• _Exercise details_
Your answer should hold exactly the lines beginning with the one that contains "middle tip: (414, 443)" and ending with the last line of the material, both included. Leave every picture out.
-------- Task data --------
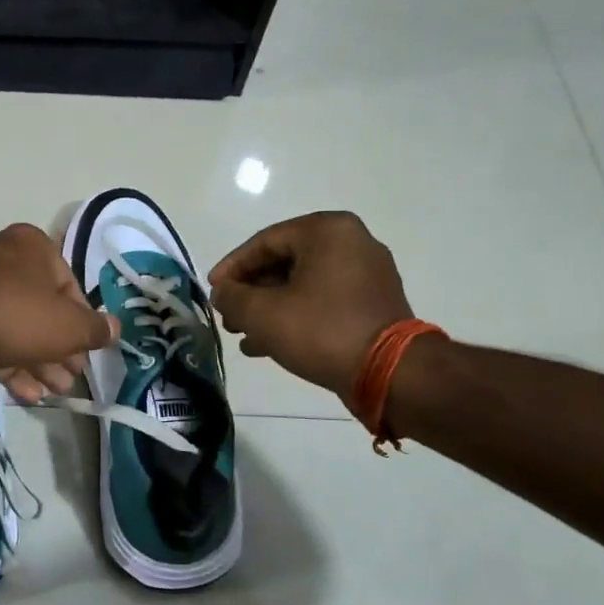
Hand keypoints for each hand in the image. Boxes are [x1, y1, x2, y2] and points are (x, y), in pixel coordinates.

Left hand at [0, 224, 118, 400]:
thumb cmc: (18, 316)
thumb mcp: (70, 326)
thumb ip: (96, 329)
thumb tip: (114, 329)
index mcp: (32, 247)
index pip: (70, 285)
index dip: (83, 323)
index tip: (88, 350)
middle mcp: (4, 260)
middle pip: (42, 309)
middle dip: (60, 349)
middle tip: (73, 377)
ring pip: (18, 328)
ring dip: (40, 362)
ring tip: (57, 392)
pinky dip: (12, 366)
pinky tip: (29, 394)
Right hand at [208, 211, 413, 396]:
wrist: (391, 373)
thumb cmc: (321, 331)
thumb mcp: (263, 314)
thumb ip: (232, 297)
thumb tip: (222, 293)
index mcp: (327, 231)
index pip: (264, 242)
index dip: (232, 268)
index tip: (212, 292)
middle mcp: (351, 242)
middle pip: (284, 262)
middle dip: (251, 292)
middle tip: (228, 316)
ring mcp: (367, 274)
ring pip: (302, 285)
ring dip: (269, 308)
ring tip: (243, 335)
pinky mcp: (373, 303)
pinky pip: (323, 301)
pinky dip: (295, 317)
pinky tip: (268, 345)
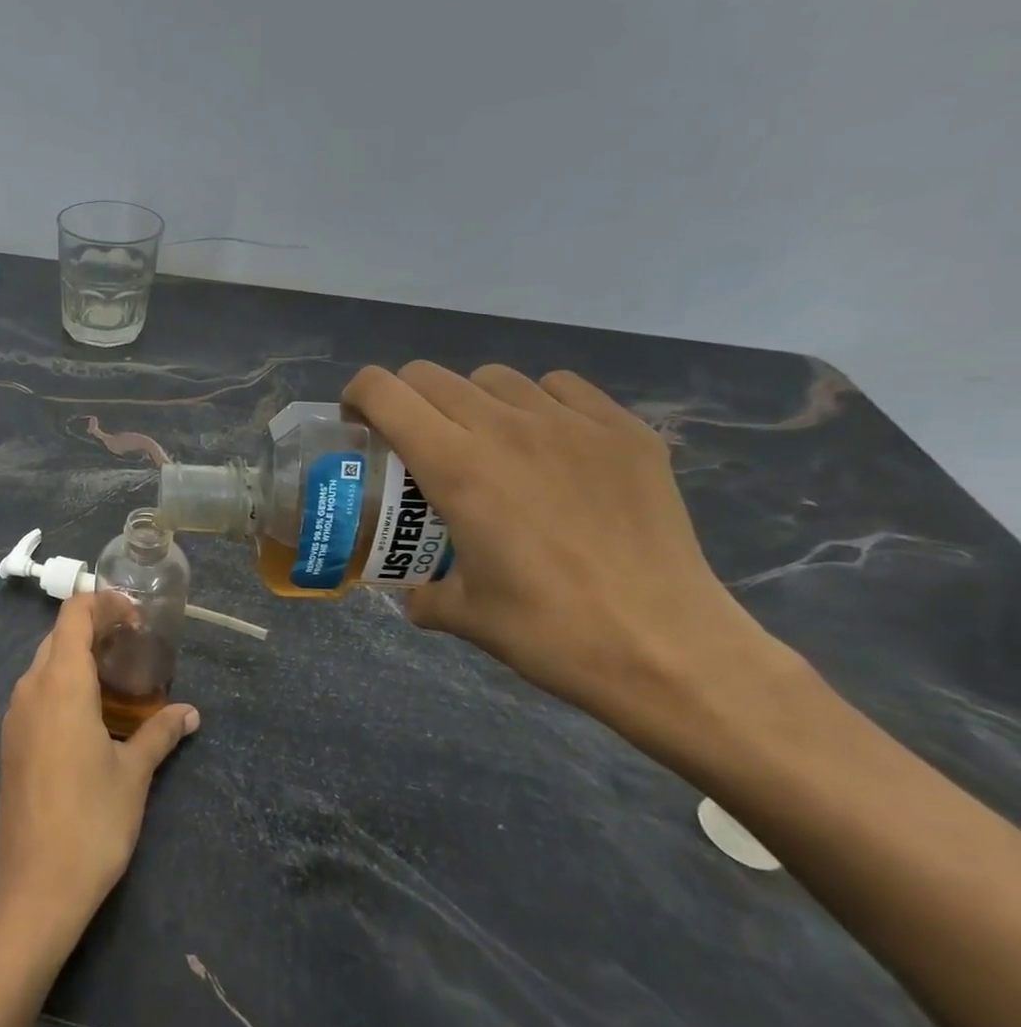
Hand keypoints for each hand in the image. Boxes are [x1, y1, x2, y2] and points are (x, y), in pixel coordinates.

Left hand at [0, 593, 198, 957]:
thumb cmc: (90, 823)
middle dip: (95, 629)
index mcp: (60, 683)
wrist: (33, 888)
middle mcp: (30, 688)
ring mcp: (15, 716)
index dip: (103, 603)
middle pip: (58, 636)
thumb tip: (190, 713)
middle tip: (136, 645)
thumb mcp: (133, 774)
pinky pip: (37, 693)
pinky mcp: (11, 741)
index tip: (137, 617)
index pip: (73, 615)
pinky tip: (92, 713)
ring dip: (78, 658)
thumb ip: (160, 732)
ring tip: (119, 677)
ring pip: (45, 664)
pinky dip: (63, 685)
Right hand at [342, 362, 780, 751]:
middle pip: (430, 376)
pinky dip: (538, 403)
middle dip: (406, 401)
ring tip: (484, 444)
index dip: (357, 398)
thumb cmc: (550, 632)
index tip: (359, 427)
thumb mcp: (461, 615)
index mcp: (455, 466)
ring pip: (494, 377)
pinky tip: (548, 445)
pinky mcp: (624, 432)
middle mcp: (505, 428)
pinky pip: (562, 388)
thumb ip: (420, 592)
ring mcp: (571, 424)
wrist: (669, 650)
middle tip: (414, 443)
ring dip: (470, 401)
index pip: (384, 391)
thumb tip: (412, 591)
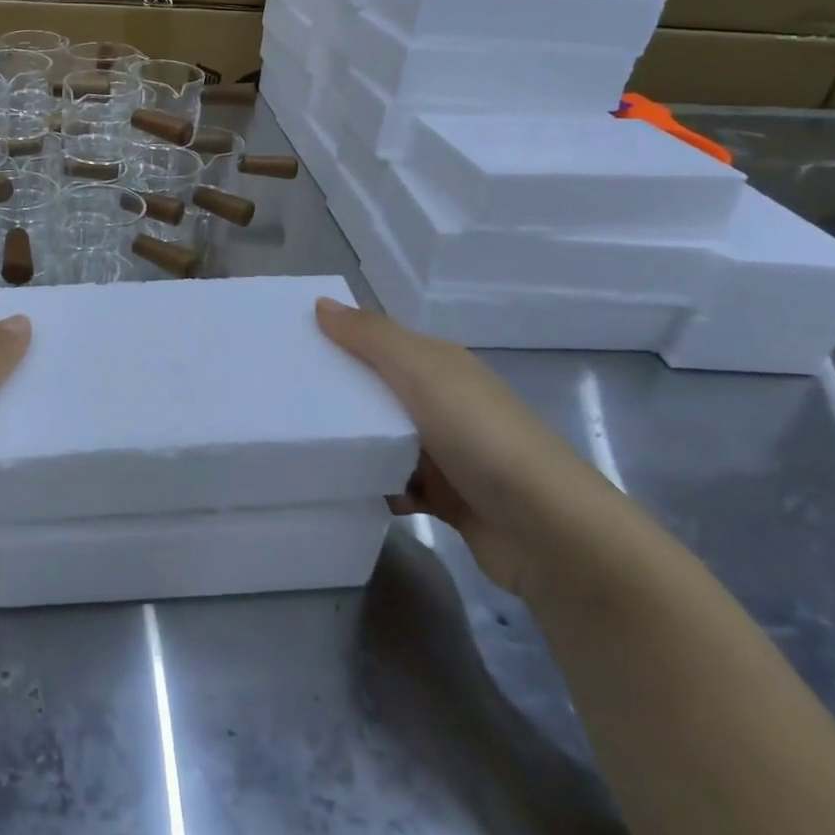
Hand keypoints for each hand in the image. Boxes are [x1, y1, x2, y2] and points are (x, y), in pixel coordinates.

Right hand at [316, 298, 624, 602]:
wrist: (548, 530)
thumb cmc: (480, 436)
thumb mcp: (422, 371)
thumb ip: (371, 337)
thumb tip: (321, 303)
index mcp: (440, 365)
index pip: (379, 342)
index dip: (339, 341)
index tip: (290, 350)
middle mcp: (445, 402)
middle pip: (379, 391)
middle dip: (341, 397)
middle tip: (287, 403)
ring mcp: (449, 452)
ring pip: (387, 439)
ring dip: (359, 445)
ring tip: (310, 448)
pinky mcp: (449, 498)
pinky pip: (399, 484)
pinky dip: (380, 486)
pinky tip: (353, 490)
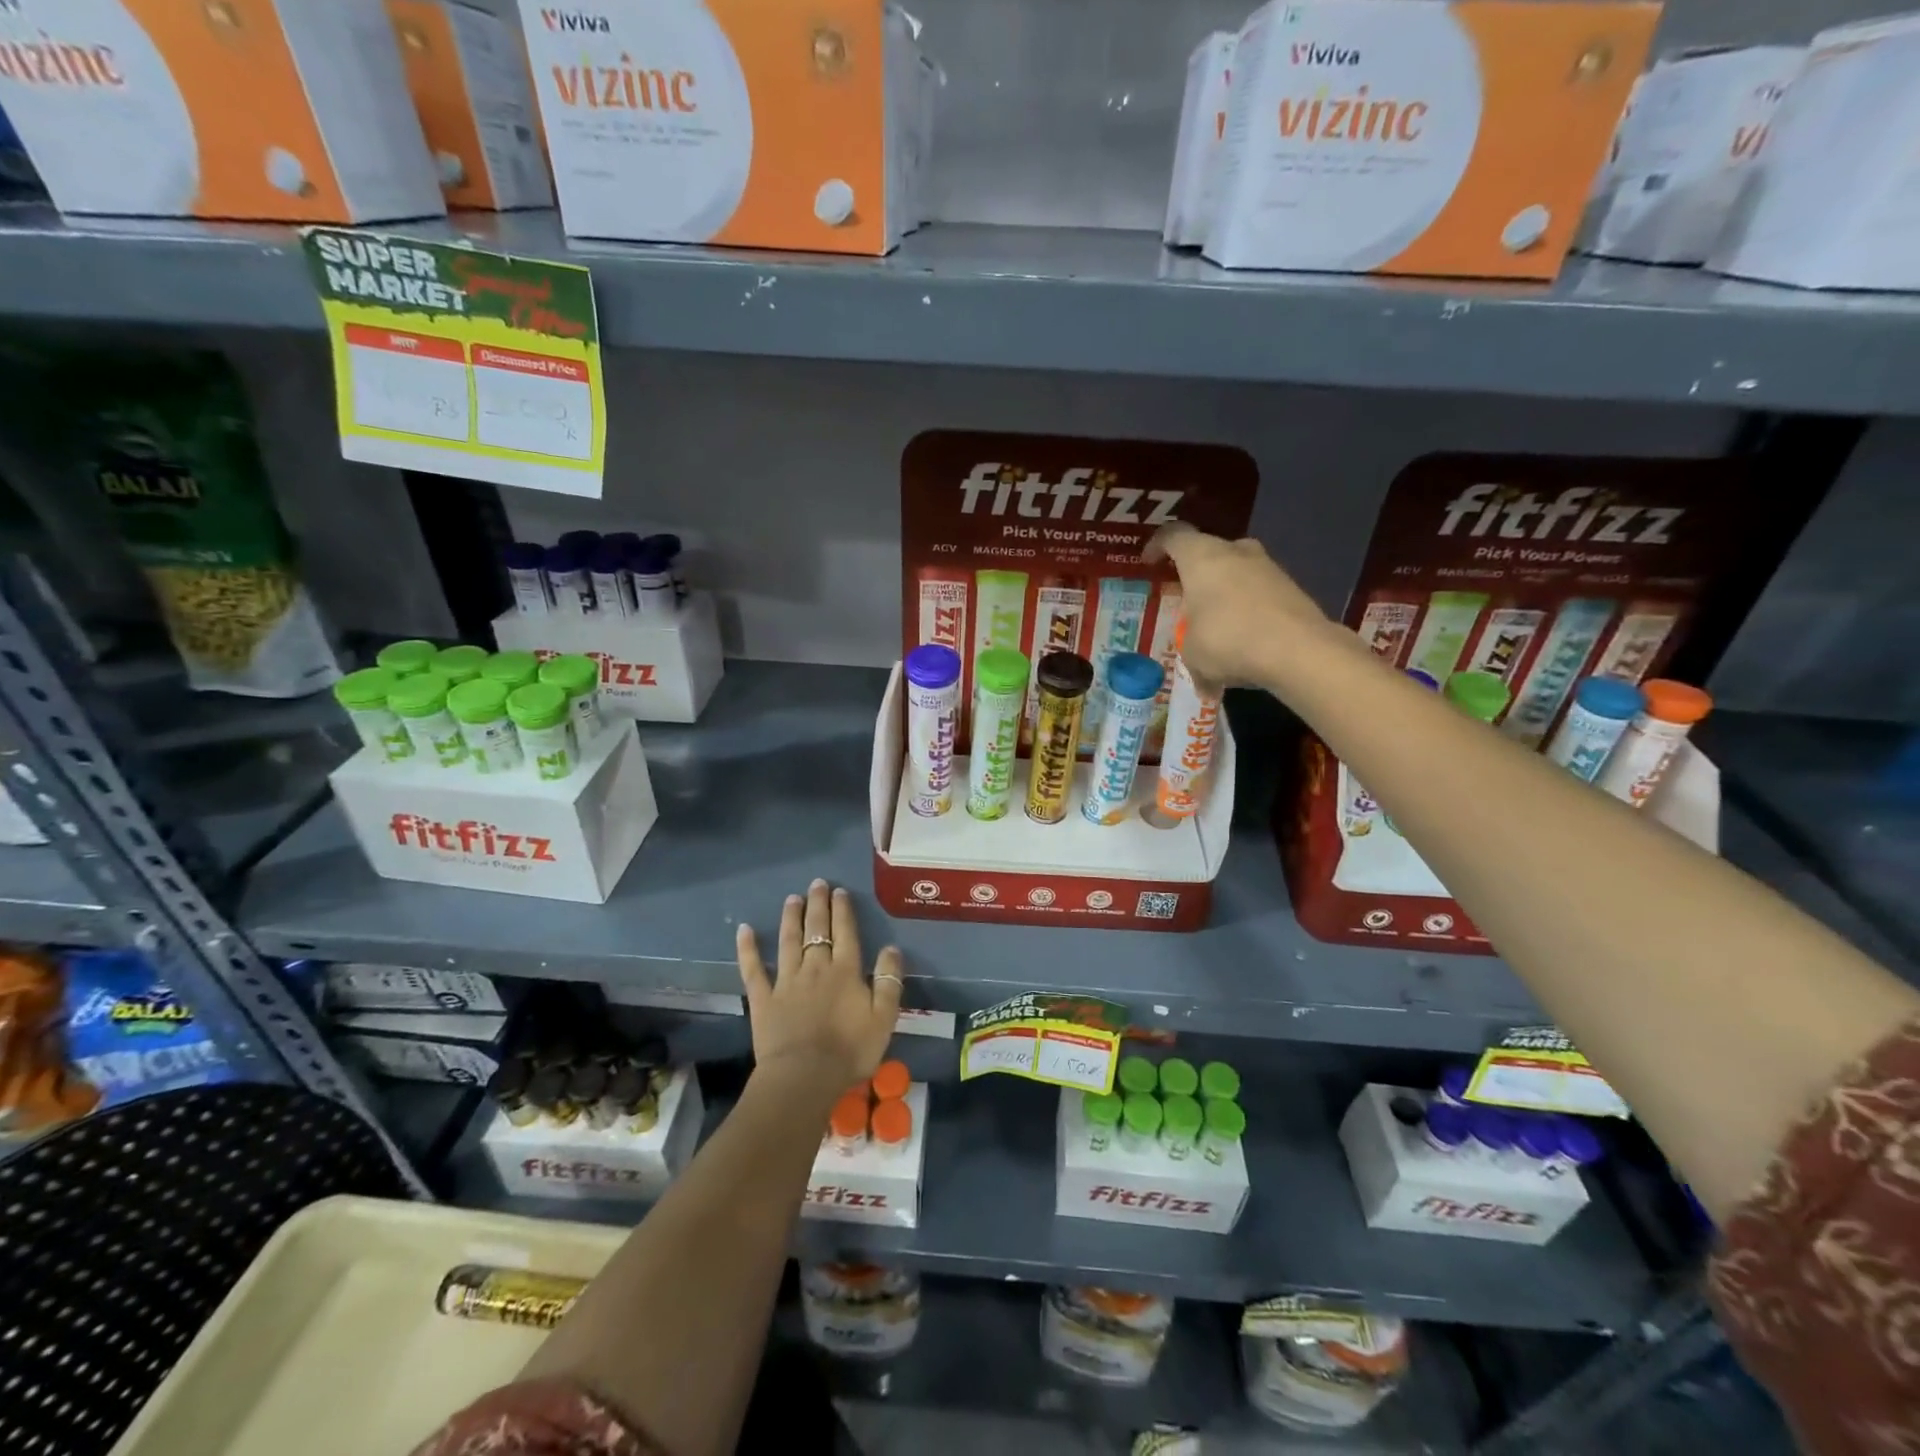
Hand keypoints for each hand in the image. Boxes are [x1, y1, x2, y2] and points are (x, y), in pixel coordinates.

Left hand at [736, 879, 902, 1102]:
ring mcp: (786, 981)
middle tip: (817, 884)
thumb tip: (892, 948)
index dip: (843, 911)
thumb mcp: (884, 1018)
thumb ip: (889, 981)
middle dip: (818, 905)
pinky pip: (753, 969)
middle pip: (817, 929)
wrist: (804, 1077)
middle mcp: (815, 968)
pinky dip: (748, 949)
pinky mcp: (763, 999)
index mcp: (846, 971)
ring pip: (788, 941)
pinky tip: (744, 930)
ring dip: (790, 918)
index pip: (845, 932)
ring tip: (791, 898)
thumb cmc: (849, 1051)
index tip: (839, 892)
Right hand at [1144, 523, 1330, 689]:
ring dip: (1223, 595)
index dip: (1156, 545)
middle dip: (1195, 574)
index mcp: (1201, 557)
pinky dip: (1247, 613)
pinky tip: (1244, 643)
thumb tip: (1204, 683)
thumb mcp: (1193, 653)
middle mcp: (1235, 552)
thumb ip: (1192, 656)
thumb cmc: (1228, 640)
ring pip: (1236, 573)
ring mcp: (1268, 566)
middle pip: (1208, 552)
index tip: (1149, 562)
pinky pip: (1258, 595)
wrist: (1298, 649)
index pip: (1172, 535)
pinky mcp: (1291, 587)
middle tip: (1185, 599)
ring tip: (1215, 628)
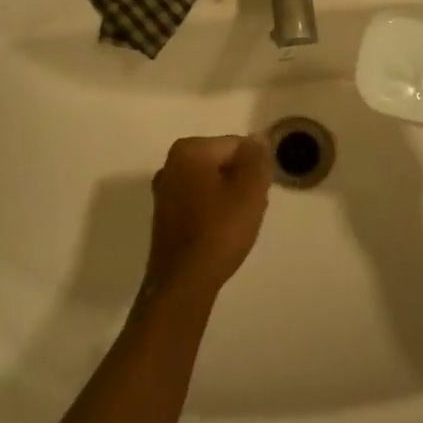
--------
• _Written solution_
middle tip: (414, 443)
ring dip: (470, 401)
index pip: (384, 391)
thumb tip: (412, 591)
Hand keypoints for each hand in the image. Boxes are [x1, y1, x2, y2] and points are (x, y), in pixel coordinates.

Right hand at [316, 298, 624, 602]:
wrist: (548, 530)
thumb cmc: (480, 436)
thumb mcp: (422, 371)
thumb ip: (371, 337)
thumb tip: (321, 303)
index mcp: (440, 365)
index pip: (379, 342)
index dip: (339, 341)
index tip: (290, 350)
middle mcp: (445, 402)
middle pip: (379, 391)
middle dip: (341, 397)
middle tip: (287, 403)
ring mcp: (449, 452)
ring pip: (387, 439)
ring dip: (359, 445)
ring tip: (310, 448)
pinky mcp: (449, 498)
pinky pip: (399, 484)
pinky dip: (380, 486)
pinky tip: (353, 490)
Hand keypoints for each hand in the image. Boxes are [x1, y1, x2, y2] and points are (x, y), in pixel coordinates.

Left hand at [736, 879, 902, 1102]:
ring mcp: (786, 981)
middle tip: (817, 884)
thumb tip: (892, 948)
index dip: (843, 911)
thumb mcp: (884, 1018)
thumb ip: (889, 981)
middle dip: (818, 905)
pinky pip: (753, 969)
middle pip: (817, 929)
wrist: (804, 1077)
middle mcp: (815, 968)
pinky dip: (748, 949)
pinky mcp: (763, 999)
index mcp: (846, 971)
ring pip: (788, 941)
pinky tip: (744, 930)
ring dip: (790, 918)
index pip: (845, 932)
ring tip: (791, 898)
thumb cmc: (849, 1051)
index tip: (839, 892)
Right hand at [1144, 523, 1330, 689]:
ring dip: (1223, 595)
index dip: (1156, 545)
middle dip: (1195, 574)
index mcp: (1201, 557)
pinky dip: (1247, 613)
pinky tip: (1244, 643)
thumb tip: (1204, 683)
thumb mcp: (1193, 653)
middle mcp: (1235, 552)
thumb ip: (1192, 656)
thumb cmc: (1228, 640)
ring pip: (1236, 573)
ring mcp: (1268, 566)
middle pip: (1208, 552)
index tip: (1149, 562)
pinky pip: (1258, 595)
wrist: (1298, 649)
index pip: (1172, 535)
pinky mcp: (1291, 587)
middle tip: (1185, 599)
ring tip: (1215, 628)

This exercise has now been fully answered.